Indian television channel

Mathrubhumi News is an Indian Malayalam language free to air news channel owned by Mathrubhumi. The news channel was launched on 23 January 2013, with the lighting of the traditional lamp by managing director M. P. Veerendra Kumar and managing editor P. V. Chandran. The channel underwent a brand revamp on 21 April 2021.

The old logo which was used from 23 January 2013 to 21 April 2021

== Controversy ==
In November 2025, Mathrubhumi reported a fake news story which went viral in Kerala. The story stated that Habel Anwar, a 13-year-old boy from Kerala who reportedly stopped attending school after class 2, claimed that he received a grant from the Mercatus Center at George Mason University for a paper on "white holes." Mathrubhumi News in Kerala publicised the claim, and Anwar subsequently appeared on podcasts of extreme Islamic organisations such as the Wisdom Islamic Organization. The Muslim community in Kerala]described him as the "next Isaac Newton" and a successor to A. P. J. Abdul Kalam.
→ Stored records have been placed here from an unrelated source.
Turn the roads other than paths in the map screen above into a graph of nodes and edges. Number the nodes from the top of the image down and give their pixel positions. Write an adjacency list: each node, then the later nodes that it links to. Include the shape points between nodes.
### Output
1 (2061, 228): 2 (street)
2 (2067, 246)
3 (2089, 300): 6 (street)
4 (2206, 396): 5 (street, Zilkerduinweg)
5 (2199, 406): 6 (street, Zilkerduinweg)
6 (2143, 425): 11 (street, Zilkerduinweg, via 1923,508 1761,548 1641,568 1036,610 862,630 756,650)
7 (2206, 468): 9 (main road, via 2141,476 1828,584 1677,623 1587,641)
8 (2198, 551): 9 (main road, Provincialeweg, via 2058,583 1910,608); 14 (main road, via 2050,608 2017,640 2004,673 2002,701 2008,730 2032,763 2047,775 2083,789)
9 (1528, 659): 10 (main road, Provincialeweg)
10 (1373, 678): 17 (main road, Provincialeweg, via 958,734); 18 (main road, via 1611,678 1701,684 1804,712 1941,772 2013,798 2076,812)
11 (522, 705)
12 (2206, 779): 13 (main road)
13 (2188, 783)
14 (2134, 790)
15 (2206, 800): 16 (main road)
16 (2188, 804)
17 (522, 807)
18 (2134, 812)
Anwar later delivered talks characterised as pseudoscientific, along with religious interpretations presented under the assertion that he had been awarded US$10,000 for "breakthrough work" on white holes, expanding Albert Einstein's theories, and that he was a research scholar affiliated with the Mercatus Center at GMU. He also appeared at events organised by Islamic groups, giving lectures linking science and the Qur’an.
On 27 November, the Mercatus Center released the official Emergent Ventures grant list curated by Tyler Cowen, clarifying that Anwar's grant was intended to support his preparation for the Physics Olympiad and to expand his general interest in physics, and that it was not related to any research on white holes. In an interview on the Malayalam news channel MediaOne, Anwar stated that he had purchased a gaming PC for US$4,000 out of the US$10,000 grant he received. In another public programme, he stated that he was no longer pursuing the Physics Olympiad.

Following these developments, public discussions raised questions about the credibility of Mathrubhumi News. Some users alleged that the channel had reported misleading information in exchange for money from the concerned party. These claims circulated widely on social media.